Composed in 2005 for the ensemble Contemporary Chamber Players, The University of Memphis, and re-orchestrated as a commission by conductor, Miguel Harth-Bedoya, this work is inspired by one of the Colombian myths, Mother Water.
She is an aquatic divinity or a nymph of the waters, and is the folk myth of rivers in Antioquia, Tolima and Magdalena Medio. She shows herself as a beautiful girl with golden hair and blue eyes, a rather penetrating and mesmerizing look, and a powerful attractive force.
A very distinctive feature of hers is that her feet are turned backwards. This makes it so that those who follow her tracks believe they are following her, but become disoriented because she is moving in the opposite direction.

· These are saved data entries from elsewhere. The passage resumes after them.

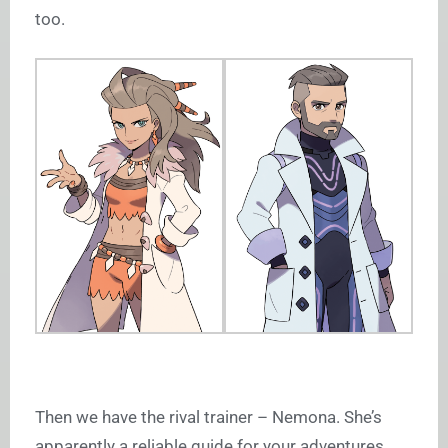
too.
Then we have the rival trainer – Nemona. She’s
apparently a reliable guide for your adventures,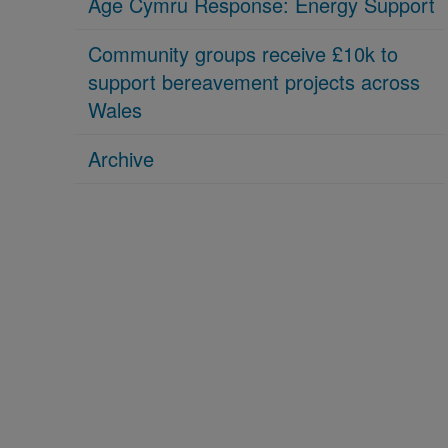
Age Cymru Response: Energy Support
Community groups receive £10k to
support bereavement projects across
Wales
Archive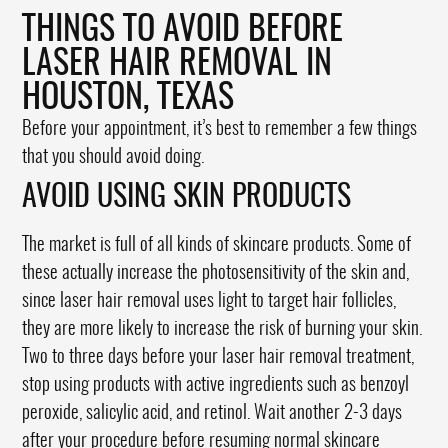
THINGS TO AVOID BEFORE
LASER HAIR REMOVAL IN
HOUSTON, TEXAS
Before your appointment, it’s best to remember a few things
that you should avoid doing.
AVOID USING SKIN PRODUCTS
The market is full of all kinds of skincare products. Some of
these actually increase the photosensitivity of the skin and,
since laser hair removal uses light to target hair follicles,
they are more likely to increase the risk of burning your skin.
Two to three days before your laser hair removal treatment,
stop using products with active ingredients such as benzoyl
peroxide, salicylic acid, and retinol. Wait another 2-3 days
after your procedure before resuming normal skincare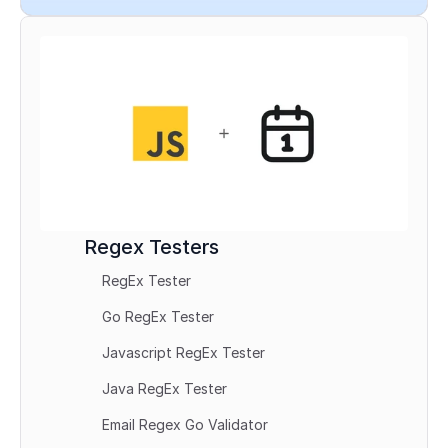
Regex Testers
RegEx Tester
Go RegEx Tester
Javascript RegEx Tester
Java RegEx Tester
Email Regex Go Validator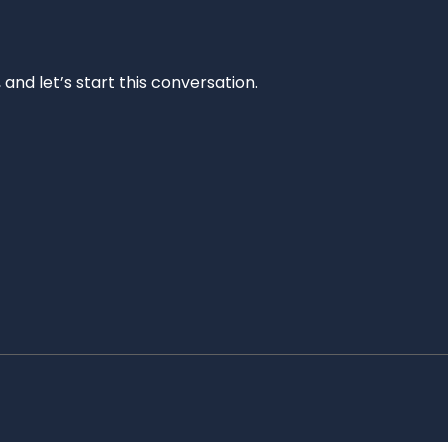
and let’s start this conversation.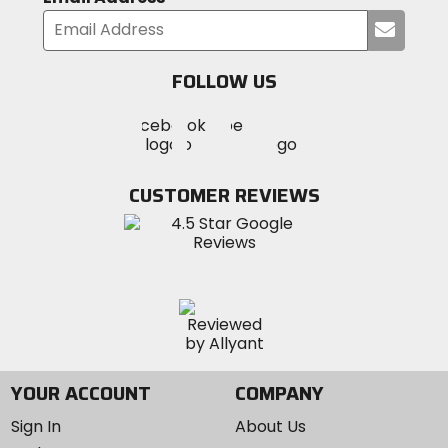
Submi
your
email
FOLLOW US
Visit
Visit
Visit
MotoSport
MotoSport
MotoSport
Visit
on
on
on
MotoSport
Facebook
Twitter
YouTube
on
CUSTOMER REVIEWS
Instagram
YOUR ACCOUNT
COMPANY
Sign In
About Us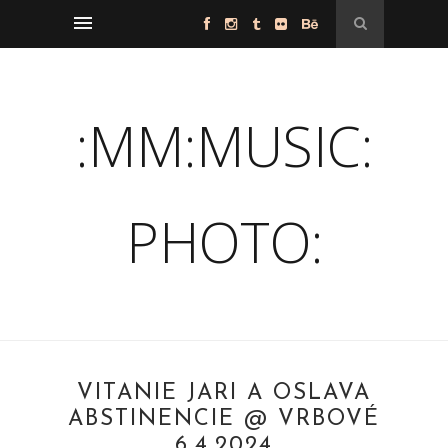
:MM:MUSIC:
PHOTO:
VÍTANIE JARI A OSLAVA
ABSTINENCIE @ VRBOVÉ
6.4.2024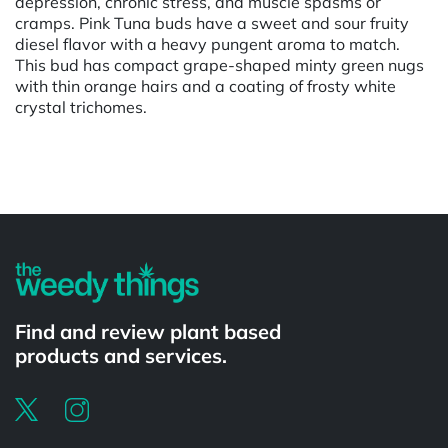
depression, chronic stress, and muscle spasms or
cramps. Pink Tuna buds have a sweet and sour fruity
diesel flavor with a heavy pungent aroma to match.
This bud has compact grape-shaped minty green nugs
with thin orange hairs and a coating of frosty white
crystal trichomes.
Powered by
Find and review plant based
products and services.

Farmers believe that Mother Water became a deity of the river because her father, a Spaniard who had an indigenous leader imprisoned for him to reveal the hiding place of his treasures.
The daughter who was in love helped the prisoner escape, fled into the jungle and had a son with him. Unfortunately the father found out through an old love of the Indian where they were hiding. He killed the child, fruit of their love, threw it into the river and beheaded the Indian lover. His beautiful daughter, unable to deal with the pain, rushed back in search of her son and drowned after a few minutes. Since then, her lost gaze seeks her young indian lover and her son in all the rivers of the world.
Mother Water seeks only children, she is very passionate about them and calls with love and tenderness. She hypnotizes them and takes them to the banks of rivers and makes them throw themselves into the water with her melodious voice.
Taken from ¨Lo que contaban los abuelos, Mitos y leyendas de Colombia,¨ Investigación y recopilación, Lic. María Elvira Morales.